## INSTRUCTIONS FOR THE TASK
Below are the entries. Print only the lines starting at the one with "の明渡しをしようとする入居者が、当該明渡しに伴い他の市営住宅" and ending at the one with "Onda Verde realiza", exactly, with no pictures.

::: RECORD SET

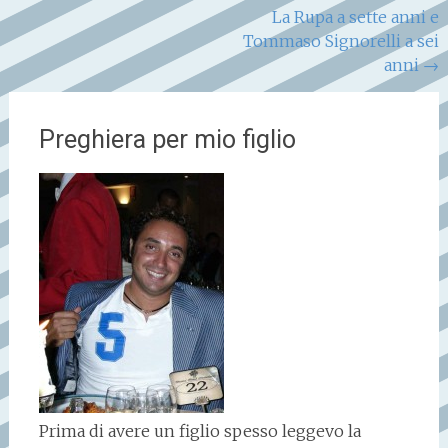
La Rupa a sette anni e
Tommaso Signorelli a sei
anni
→
Preghiera per mio figlio
Prima di avere un figlio spesso leggevo la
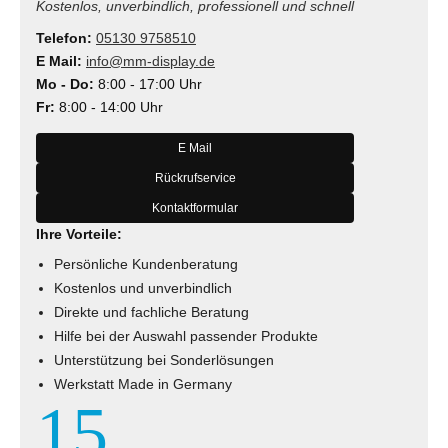
Kostenlos, unverbindlich, professionell und schnell
Telefon:
05130 9758510
E Mail:
info@mm-display.de
Mo - Do:
8:00 - 17:00 Uhr
Fr:
8:00 - 14:00 Uhr
E Mail
Rückrufservice
Kontaktformular
Ihre Vorteile:
Persönliche Kundenberatung
Kostenlos und unverbindlich
Direkte und fachliche Beratung
Hilfe bei der Auswahl passender Produkte
Unterstützung bei Sonderlösungen
Werkstatt Made in Germany
15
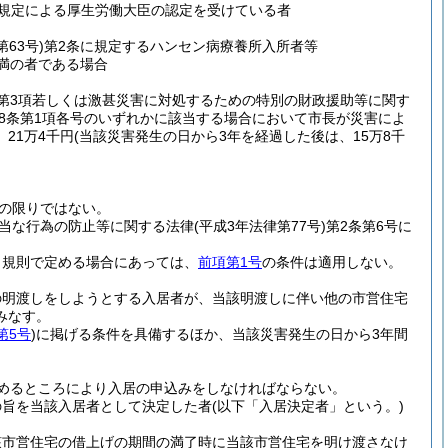
の規定による厚生労働大臣の認定を受けている者
第63号)
第2条に規定するハンセン病療養所入所者等
未満の者である場合
第3項若しくは激甚災害に対処するための特別の財政援助等に関す
第8条第1項各号のいずれかに該当する場合において市長が災害によ
21万4千円
(当該災害発生の日から3年を経過した後は、15万8千
の限りではない。
当な行為の防止等に関する法律
(平成3年法律第77号)
第2条第6号に
、規則で定める場合にあっては、
前項第1号
の条件は適用しない。
の明渡しをしようとする入居者が、当該明渡しに伴い他の市営住宅
みなす。
第5号
)
に掲げる条件を具備するほか、当該災害発生の日から3年間
めるところにより入居の申込みをしなければならない。
の旨を当該入居者として決定した者
(以下「入居決定者」という。)
該市営住宅の借上げの期間の満了時に当該市営住宅を明け渡さなけ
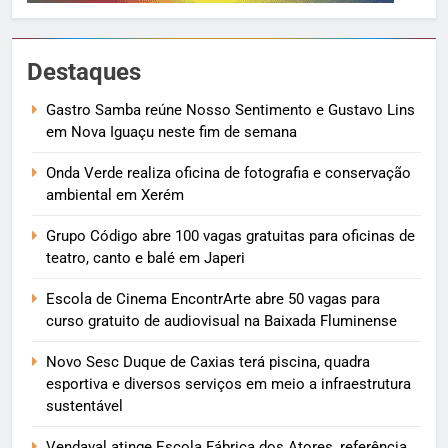
Destaques
Gastro Samba reúne Nosso Sentimento e Gustavo Lins
em Nova Iguaçu neste fim de semana
Onda Verde realiza oficina de fotografia e conservação
ambiental em Xerém
Grupo Código abre 100 vagas gratuitas para oficinas de
teatro, canto e balé em Japeri
Escola de Cinema EncontrArte abre 50 vagas para
curso gratuito de audiovisual na Baixada Fluminense
Novo Sesc Duque de Caxias terá piscina, quadra
esportiva e diversos serviços em meio a infraestrutura
sustentável
Vendaval atinge Escola Fábrica dos Atores, referência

::::::

## PROBLEM SOLUTION
の明渡しをしようとする入居者が、当該明渡しに伴い他の市営住宅
みなす。
第5号
)
に掲げる条件を具備するほか、当該災害発生の日から3年間
めるところにより入居の申込みをしなければならない。
の旨を当該入居者として決定した者
(以下「入居決定者」という。)
該市営住宅の借上げの期間の満了時に当該市営住宅を明け渡さなけ
Destaques
Gastro Samba reúne Nosso Sentimento e Gustavo Lins
em Nova Iguaçu neste fim de semana
Onda Verde realiza oficina de fotografia e conservação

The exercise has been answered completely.